Some lines below hold "cross". Pick them out and copy them.

Dataset entries
┄┄┄┄┄┄
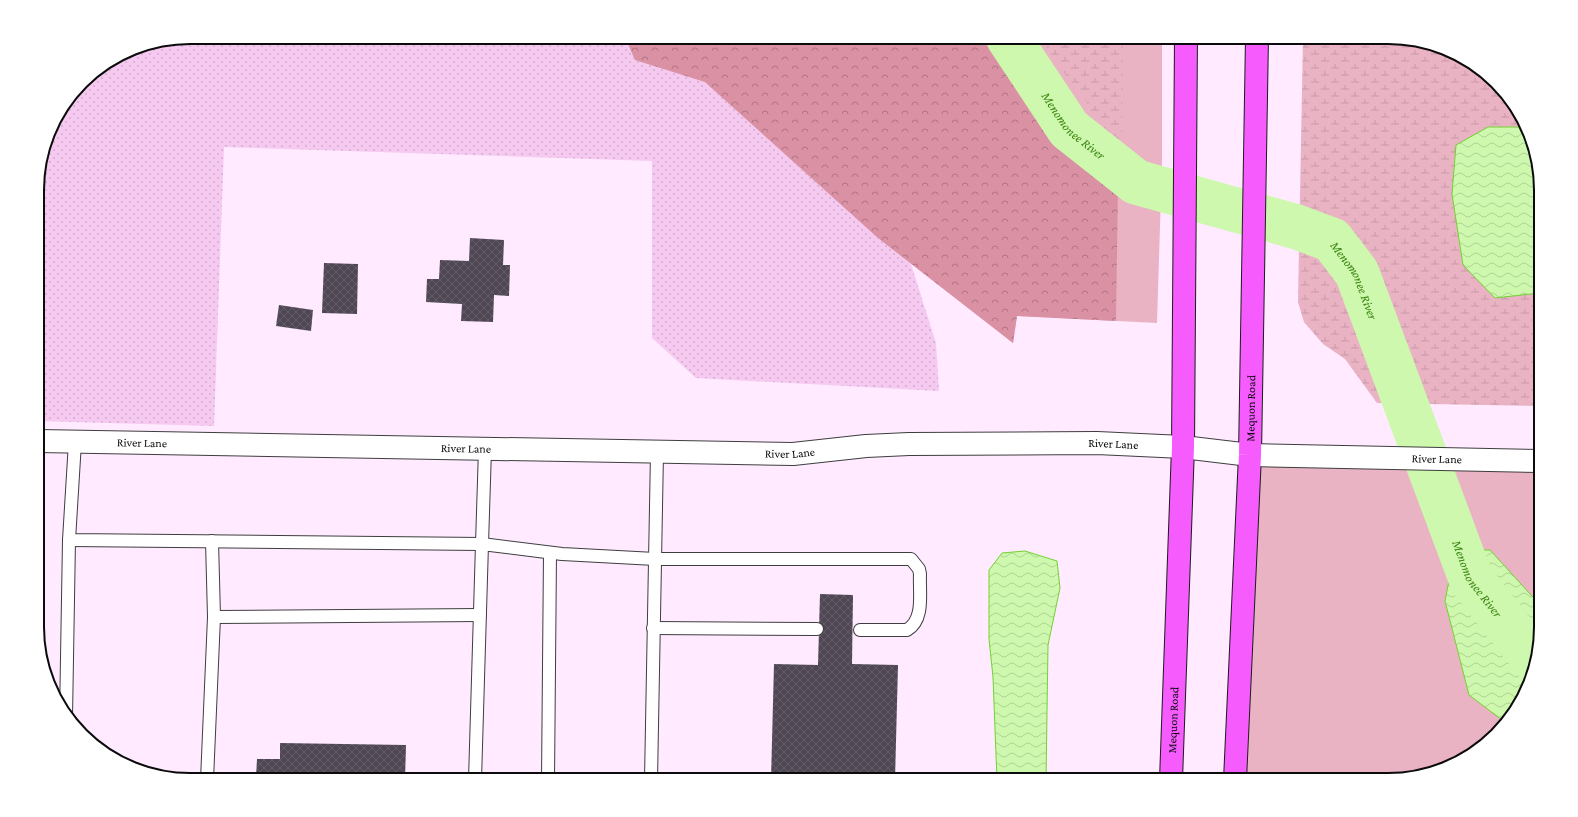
<svg xmlns="http://www.w3.org/2000/svg" width="1578" height="817" font-family="'Crimson Pro',serif">
	<style>
		.farmland { fill: url(#farmland-dots) }
		.grass { fill: #eab3c4 }
		.forest { fill: url(#forest-crowns) }
		.wetland { fill: url(#wetland-marsh) }
		.water { fill: url(#water-waves); stroke: #72d231 }
		.lines { fill: none; stroke-linecap: round; stroke-linejoin: round }
		.river { stroke: #cdf8ad; stroke-width: 45 }
		.building { fill: url(#building-cross-hatch) }
		.lane-casing { stroke: #3e3e3e; stroke-width: 14 }
		.street-casing { stroke: #3e3e3e; stroke-width: 24 }
		.primary-casing { stroke: #1c1c1c; stroke-width: 24 }
		.lane { stroke: #fff; stroke-width: 12 }
		.street { stroke: #fff; stroke-width: 22 }
		.primary { stroke: #f65bfe; stroke-width: 22 }
		.labels { text-anchor: middle; dominant-baseline: central; stroke-width: 4; stroke-linejoin: round; paint-order: stroke }
		.street-label { font-size: 12px; fill: #0b0b0b; stroke: #fff }
		.water-label { font-size: 13px; font-style: italic; fill: #3b8411; stroke: #fff }
		.rim { fill: none; stroke: #0b0b0b; stroke-width: 2 }
	</style>
	<defs>
		<pattern id="farmland-dots" width="8" height="8" patternUnits="userSpaceOnUse"><rect width="8" height="8" fill="#f5c9f0"/><path d="M2 2h.1M6 6h.1" fill="none" stroke="#d1abcc" stroke-width="1.8" stroke-linecap="round"/></pattern>
		<pattern id="forest-crowns" width="20" height="18" patternUnits="userSpaceOnUse"><rect width="20" height="18" fill="#db91a4"/><path d="M2 6a3 3 0 1 1 6 0M12 15a3 3 0 1 1 6 0" fill="none" stroke="#b07584"/></pattern>
		<pattern id="wetland-marsh" width="20" height="14" patternUnits="userSpaceOnUse"><rect width="20" height="14" fill="#eab3c4"/><path d="M1 5h8M5 5V1M11 12h8M15 12V8" fill="none" stroke="#c799a7"/></pattern>
		<pattern id="water-waves" width="16" height="10" patternUnits="userSpaceOnUse"><rect width="16" height="10" fill="#cdf8ad"/><path d="M0 5q4-4 8 0t8 0" fill="none" stroke="#afd394"/></pattern>
		<pattern id="building-cross-hatch" width="8" height="8" patternUnits="userSpaceOnUse"><rect width="8" height="8" fill="#4f4754"/><path d="M0 0l8 8M0 8l8-8" fill="none" stroke="#645d68"/></pattern>
	</defs>
	<rect width="100%" height="100%" fill="#ffeaff"/>
	<polygon class="farmland" points="207,37 625,37 635,60 705,82 878,238 911,264 936,343 939,391 696,378 652,338 652,161 224,147 214,426 38,421 37,180 53,122 89,75 132,49 180,39 207,41"/>
	<g class="grass">
		<polygon points="190,37 207,37 207,41 180,39"/>
		<polygon points="625,37 1146,37 1162,41 1162,162 1157,323 1017,316 1013,343 878,238 705,82 635,60"/>
		<polygon points="1250,455 1541,461 1541,627 1525,695 1503,728 1473,754 1437,772 1398,780 1235,780"/>
	</g>
	<polygon class="forest" points="625,37 988,37 1018,83 1043,114 1067,150 1092,174 1118,186 1116,321 1017,316 1013,343 878,238 705,82 635,60"/>
	<g class="wetland">
		<polygon points="1040,37 1123,37 1122,147 1102,132 1083,96 1060,68"/>
		<polygon points="1303,37 1388,37 1456,53 1489,75 1515,105 1540,170 1540,406 1377,403 1345,359 1323,344 1304,322 1298,302"/>
	</g>
	<g class="water">
		<polygon points="1522,124 1540,170 1540,293 1495,298 1463,265 1452,194 1456,145 1488,127 1520,127"/>
		<polygon points="1455,550 1490,550 1541,606 1541,627 1525,695 1506,723 1469,695 1445,601"/>
		<polygon points="1025,551 1057,561 1060,588 1048,645 1046,780 997,780 993,677 989,639 989,570 1002,553"/>
	</g>
	<g class="lines">
		<path class="river" id="s1" d="M 1008,37 L 1069,129 L 1136,182 L 1297,227 L 1332,240 L 1357,273 L 1471,579 L 1534,659"/>
	</g>
	<g class="building">
		<polygon points="470,238 504,240 503,265 510,265 509,296 494,295 493,322 461,321 462,304 426,302 427,279 439,279 440,260 469,261"/>
		<polygon points="324,263 358,264 357,314 322,313"/>
		<polygon points="279,305 313,310 311,331 276,326"/>
		<polygon points="820,594 853,595 852,664 898,665 895,780 771,780 774,664 818,665"/>
		<polygon points="280,743 406,745 405,780 229,780 229,776 256,777 257,759 280,759"/>
	</g>
	<g class="lines">
		<g class="lane-casing">
			<g id="lane">
				<polyline points="75,442 69,540 482,544 485,449"/>
				<polyline points="212,541 214,617"/>
				<polyline points="653,628 817,629"/>
				<polyline points="66,717 69,540"/>
				<polyline points="207,780 214,617 480,615"/>
				<path d="M 475,780 L 482,544 L 562,554 L 655,559 L 911,559 L 919,569 L 920,574 C 919,593 925,619 907,630 L 860,630"/>
				<polyline points="548,780 550,553"/>
				<polyline points="651,780 657,452"/>
			</g>
		</g>
		<g class="street-casing">
			<g id="street">
				<path id="s2" d="M 38,441 L 793,454 L 866,446 L 909,444 L 1097,443 L 1183,447 L 1250,455 L 1541,461"/>
			</g>
		</g>
		<g class="primary-casing">
			<g id="primary">
				<path id="s3" d="M 1171,780 L 1183,447 L 1186,37"/>
				<path id="s4" d="M 1235,780 L 1250,455 L 1257,37"/>
			</g>
		</g>
		<use href="#lane" class="lane"/>
		<use href="#street" class="street"/>
		<use href="#primary" class="primary"/>
	</g>
	<g class="labels">
		<g class="street-label">
			<text stroke="none"><textPath href="#s4" startOffset="372">Mequon Road</textPath></text>
			<text stroke="none"><textPath href="#s2" startOffset="104">River Lane</textPath></text>
			<text stroke="none"><textPath href="#s2" startOffset="1076">River Lane</textPath></text>
			<text stroke="none"><textPath href="#s2" startOffset="428">River Lane</textPath></text>
			<text stroke="none"><textPath href="#s2" startOffset="752">River Lane</textPath></text>
			<text stroke="none"><textPath href="#s2" startOffset="1400">River Lane</textPath></text>
			<text stroke="none"><textPath href="#s3" startOffset="60">Mequon Road</textPath></text>
		</g>
		<g class="water-label">
			<text stroke="none"><textPath href="#s1" startOffset="111">Menomonee River</textPath></text>
			<text stroke="none"><textPath href="#s1" startOffset="447">Menomonee River</textPath></text>
			<text stroke="none"><textPath href="#s1" startOffset="771">Menomonee River</textPath></text>
		</g>
	</g>
	<path d="M0 0H1578V817H0ZM190 44H1388A146 146 0 0 1 1534 190V627A146 146 0 0 1 1388 773H190A146 146 0 0 1 44 627V190A146 146 0 0 1 190 44Z" fill="#fff" fill-rule="evenodd"/>
	<path class="rim" d="M190 44H1388A146 146 0 0 1 1534 190V627A146 146 0 0 1 1388 773H190A146 146 0 0 1 44 627V190A146 146 0 0 1 190 44Z"/>
</svg>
┄┄┄┄┄┄
- Exercise answer -
		.building { fill: url(#building-cross-hatch) }
		<pattern id="building-cross-hatch" width="8" height="8" patternUnits="userSpaceOnUse"><rect width="8" height="8" fill="#4f4754"/><path d="M0 0l8 8M0 8l8-8" fill="none" stroke="#645d68"/></pattern>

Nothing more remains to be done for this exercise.